Introduction: Rituximab, a monoclonal antibody targeting CD20-positive B-cells, has been widely used in the treatment of various lymphoid malignancies. Recent studies have investigated the efficacy and safety of subcutaneous rituximab (trade name: Rituxan Hycela) compared to intravenous rituximab. This analysis aims to evaluate the impact of subcutaneous rituximab on progression-free survival, complete response rates, and time to next treatment, while also considering the rituximab exposure during the initial three months of therapy.

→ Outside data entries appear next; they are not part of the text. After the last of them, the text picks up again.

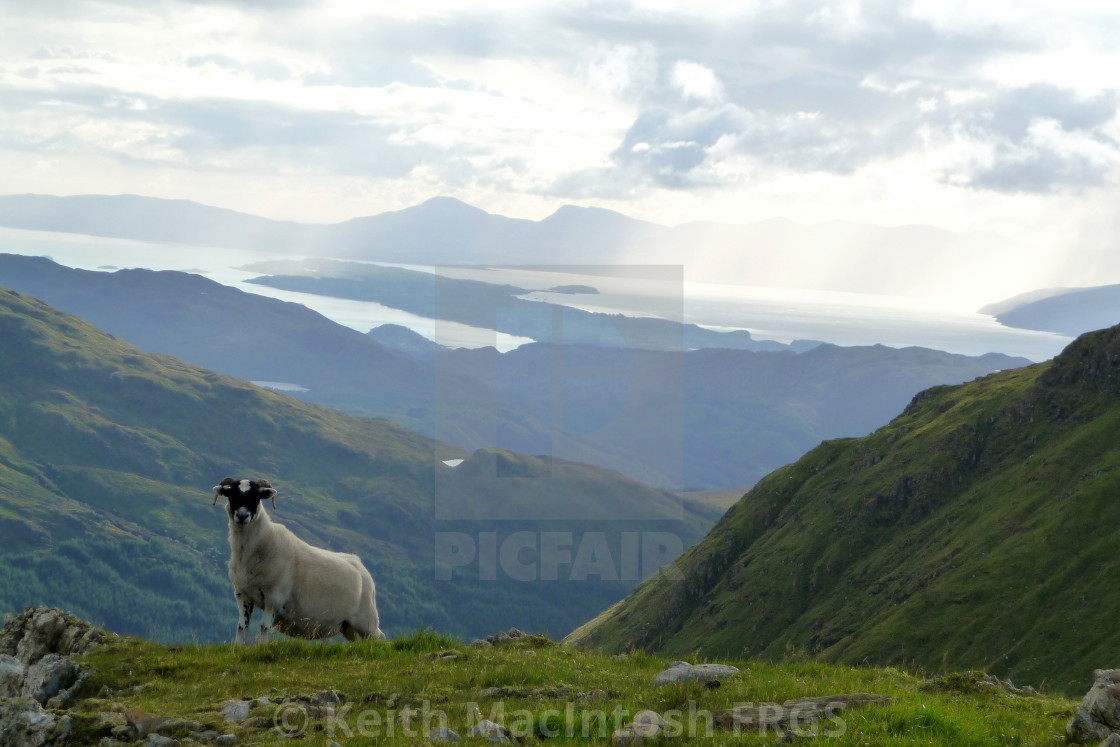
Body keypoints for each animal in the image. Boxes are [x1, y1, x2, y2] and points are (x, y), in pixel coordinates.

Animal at [211, 479, 387, 645]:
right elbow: (242, 627)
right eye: (231, 494)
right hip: (348, 626)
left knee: (380, 638)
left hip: (367, 621)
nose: (242, 516)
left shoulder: (274, 598)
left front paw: (261, 647)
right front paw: (237, 647)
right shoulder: (243, 595)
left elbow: (264, 627)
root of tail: (361, 566)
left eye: (257, 496)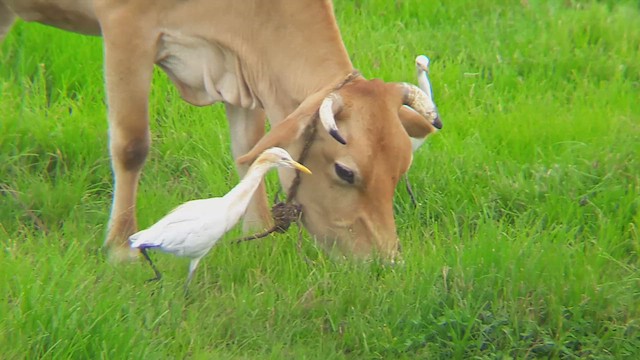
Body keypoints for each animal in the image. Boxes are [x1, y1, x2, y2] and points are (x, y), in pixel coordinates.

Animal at [1, 0, 440, 260]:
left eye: (400, 172)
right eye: (346, 172)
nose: (386, 259)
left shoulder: (238, 68)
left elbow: (250, 152)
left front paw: (256, 234)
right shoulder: (126, 25)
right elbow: (131, 145)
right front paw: (122, 248)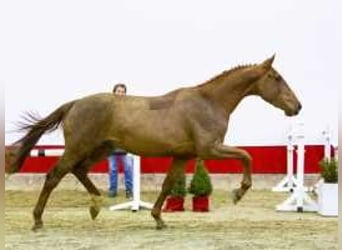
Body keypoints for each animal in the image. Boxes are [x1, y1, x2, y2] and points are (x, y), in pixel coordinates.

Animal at [8, 54, 300, 230]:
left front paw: (158, 218)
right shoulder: (209, 149)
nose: (297, 106)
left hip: (101, 149)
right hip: (79, 147)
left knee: (79, 170)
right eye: (276, 78)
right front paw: (239, 192)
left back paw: (95, 206)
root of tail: (74, 104)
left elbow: (168, 184)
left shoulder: (184, 155)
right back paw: (38, 220)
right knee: (54, 175)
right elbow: (246, 155)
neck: (208, 102)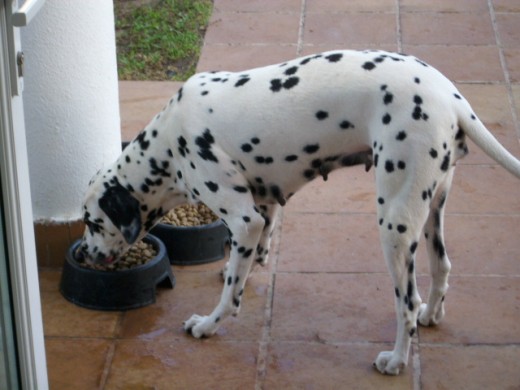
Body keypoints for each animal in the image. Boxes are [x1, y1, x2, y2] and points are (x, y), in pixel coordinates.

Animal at [78, 49, 520, 374]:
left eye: (91, 222)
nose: (84, 253)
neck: (168, 142)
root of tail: (453, 99)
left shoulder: (244, 218)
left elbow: (230, 295)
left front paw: (207, 324)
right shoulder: (264, 206)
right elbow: (249, 257)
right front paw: (241, 269)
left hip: (394, 224)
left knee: (406, 304)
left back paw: (395, 360)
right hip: (430, 215)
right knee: (442, 267)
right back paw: (432, 314)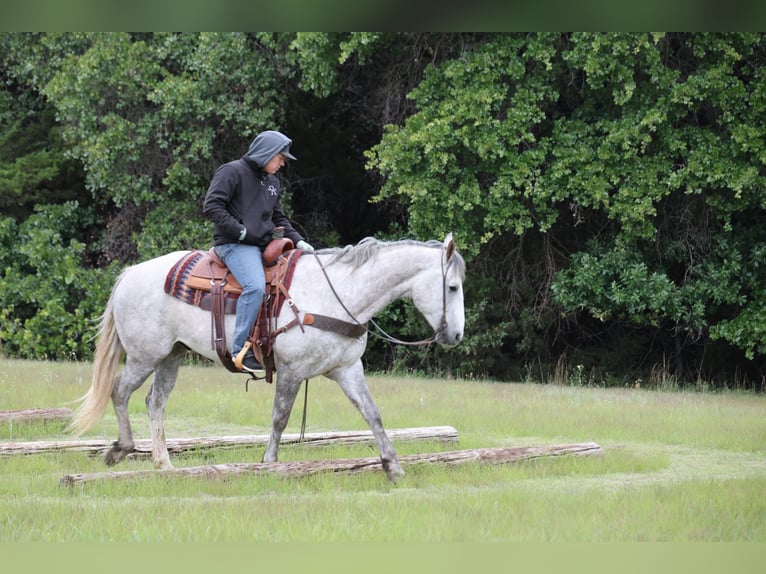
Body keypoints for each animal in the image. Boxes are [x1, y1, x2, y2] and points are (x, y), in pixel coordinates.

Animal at [68, 234, 465, 482]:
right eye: (452, 286)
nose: (457, 336)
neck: (339, 293)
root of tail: (129, 274)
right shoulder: (291, 371)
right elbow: (280, 419)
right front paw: (270, 465)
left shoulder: (347, 369)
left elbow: (373, 414)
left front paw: (393, 466)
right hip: (144, 355)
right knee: (120, 392)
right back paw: (121, 449)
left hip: (171, 356)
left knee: (155, 402)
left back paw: (163, 464)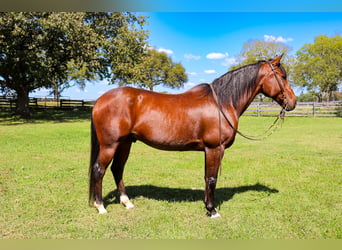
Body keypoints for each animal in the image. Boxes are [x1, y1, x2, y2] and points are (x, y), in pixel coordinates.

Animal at [89, 54, 296, 217]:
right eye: (283, 76)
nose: (293, 102)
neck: (222, 103)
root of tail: (100, 100)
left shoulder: (209, 150)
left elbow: (206, 177)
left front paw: (207, 205)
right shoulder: (215, 149)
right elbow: (212, 178)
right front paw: (212, 210)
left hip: (125, 143)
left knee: (117, 169)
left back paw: (127, 203)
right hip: (110, 145)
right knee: (99, 170)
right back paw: (100, 207)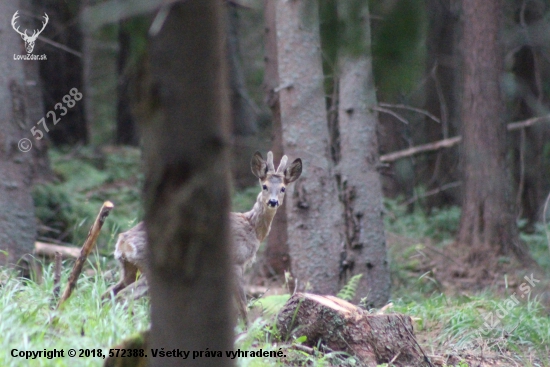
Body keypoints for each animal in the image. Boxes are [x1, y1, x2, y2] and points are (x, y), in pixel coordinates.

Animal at [103, 151, 302, 324]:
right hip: (150, 266)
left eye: (283, 188)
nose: (273, 202)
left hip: (130, 269)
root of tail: (123, 242)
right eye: (264, 186)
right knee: (125, 295)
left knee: (109, 292)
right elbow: (243, 306)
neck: (252, 227)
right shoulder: (236, 261)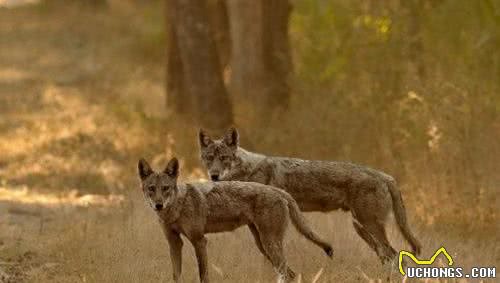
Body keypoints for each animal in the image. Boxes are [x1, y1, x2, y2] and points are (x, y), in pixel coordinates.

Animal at [137, 158, 332, 283]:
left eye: (165, 188)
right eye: (151, 189)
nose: (158, 205)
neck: (176, 208)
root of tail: (279, 191)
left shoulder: (199, 241)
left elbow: (203, 275)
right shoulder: (174, 243)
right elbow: (176, 275)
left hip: (269, 244)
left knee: (287, 273)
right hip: (263, 245)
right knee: (290, 274)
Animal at [197, 127, 420, 266]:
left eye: (224, 158)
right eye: (209, 158)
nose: (214, 175)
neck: (245, 169)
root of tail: (384, 175)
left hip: (369, 226)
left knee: (394, 255)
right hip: (362, 229)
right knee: (388, 256)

The use of subcutaneous rituximab has demonstrated notable improvements in progression-free survival, complete response rates, and time to next treatment compared to intravenous rituximab. Multivariate analysis, complete response vs no complete response at month 12, revealed a significant association between achieving a complete response at month 12 and prolonged progression-free survival (3-year rate = 75.7% vs 35%, HR = 0.285, P < .001) as well as time to next treatment (3-year rate = 86.8% vs 33.6%, HR = 0.114, P < .001).
Moreover, the level of rituximab exposure during the initial three months of treatment was found to have a significant impact on patient outcomes. High rituximab exposure during this period was associated with extended progression-free survival (HR = 0.428, P = .0010), increased complete response rate (odds ratio = 7.449, P = .016), and prolonged time to next treatment (HR = 0.333, P = .0004).
Conclusion: Subcutaneous rituximab administration, exemplified by Rituxan Hycela, offers substantial advantages over intravenous rituximab. The study’s results indicate that achieving a complete response at month 12 is strongly associated with prolonged progression-free survival and time to next treatment. Additionally, the level of rituximab exposure during the first three months may influence the patient outcomes. These findings support the use of subcutaneous rituximab as one of the preferred treatment option if possible, emphasizing the importance of early and adequate rituximab exposure for maximizing therapeutic benefits in this type of lymphoid malignancies.